This is one in a series of posts marking the 50th anniversary of the designation of the Greenwich Village Historic District.  Check out our year-long activities and celebrations at gvshp.org/GVHD50

Inside Cafe Society. Image via https://viewing.nyc/.

Music is an integral part of the cultural legacy and impact of our neighborhoods! In March 2019 we explored the iconic music venues and punk meccas of the East Village through East Village Building Blocks. Today we’re venturing west into the Greenwich Village Historic District for another musical tour.

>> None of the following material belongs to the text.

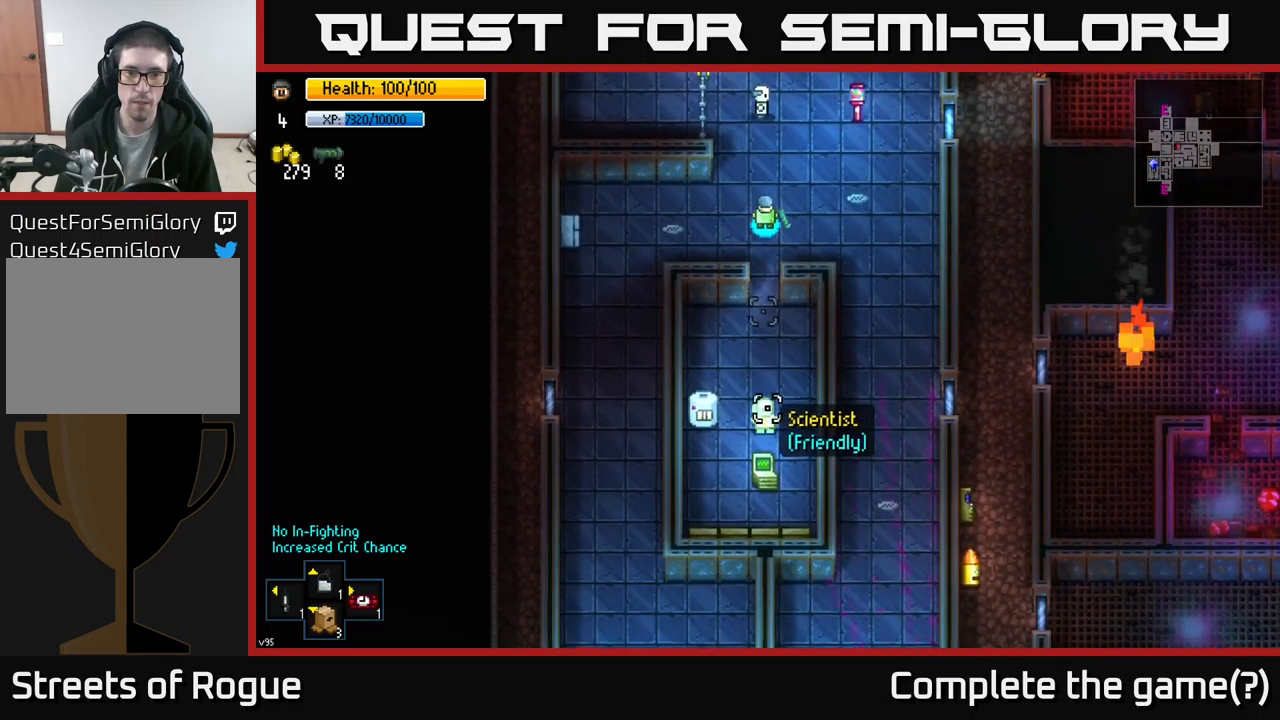
{"dt_ms": 500, "buttons": [], "left_stick": "center", "right_stick": "down", "events": []}
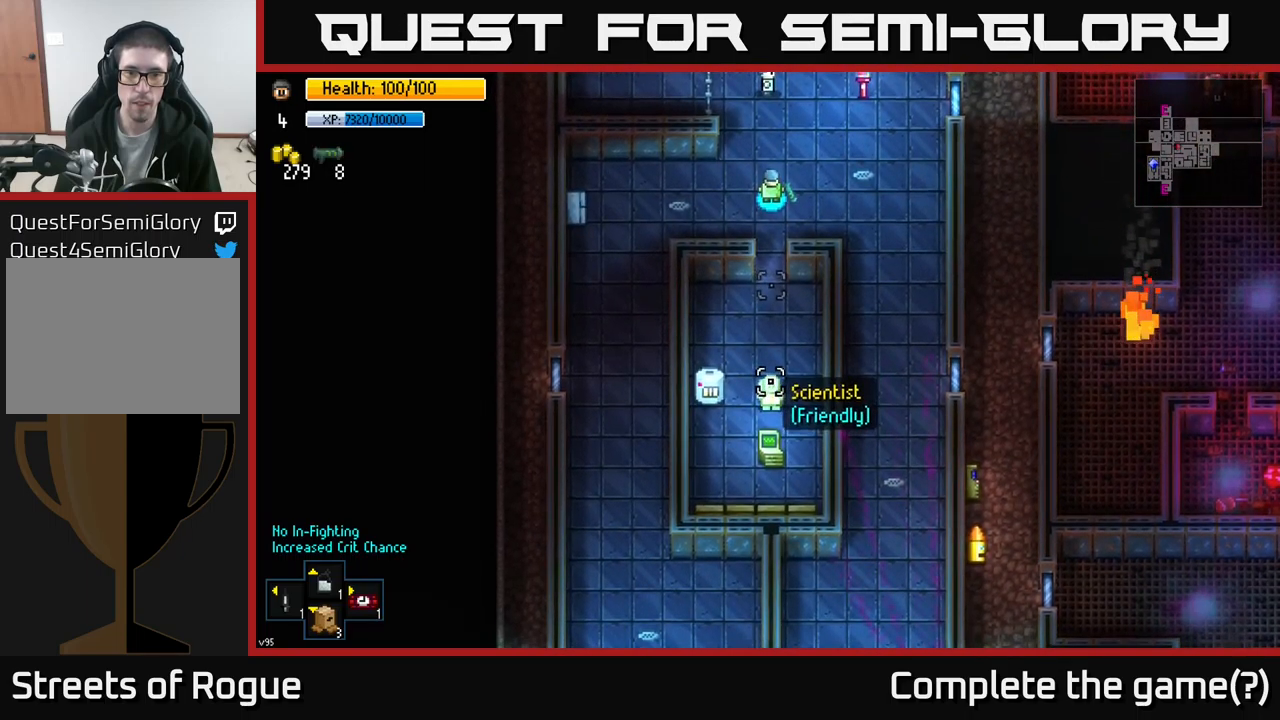
{"dt_ms": 500, "buttons": [], "left_stick": "left", "right_stick": "down", "events": [[316, "R2", "down"], [383, "R2", "up"], [400, "left_stick", "left"]]}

Map of the Greenwich Village Historic District

Village Vanguard

One of the city’s “most cherished” jazz clubs, the Village Vanguard “has been called the ‘Camelot of jazz rooms,’ the ‘Carnegie Hall of Cool’ and the ‘prototypical Village bohemian club.’” Having not budged from its location at 178 7th Avenue South since 1935, this venue has welcomed an unbelievable range of artists onto its stage. Owner Max Gordon originally opened the Village Vanguard on Charles Street a year earlier, and even had a little place called the Village Fair on Sullivan Street before that. Though initially billed as a spot for folk music and beat poetry, the club boomed as 1940s jazz musicians started to regularly perform there and as the public began to take a liking to the developing genre.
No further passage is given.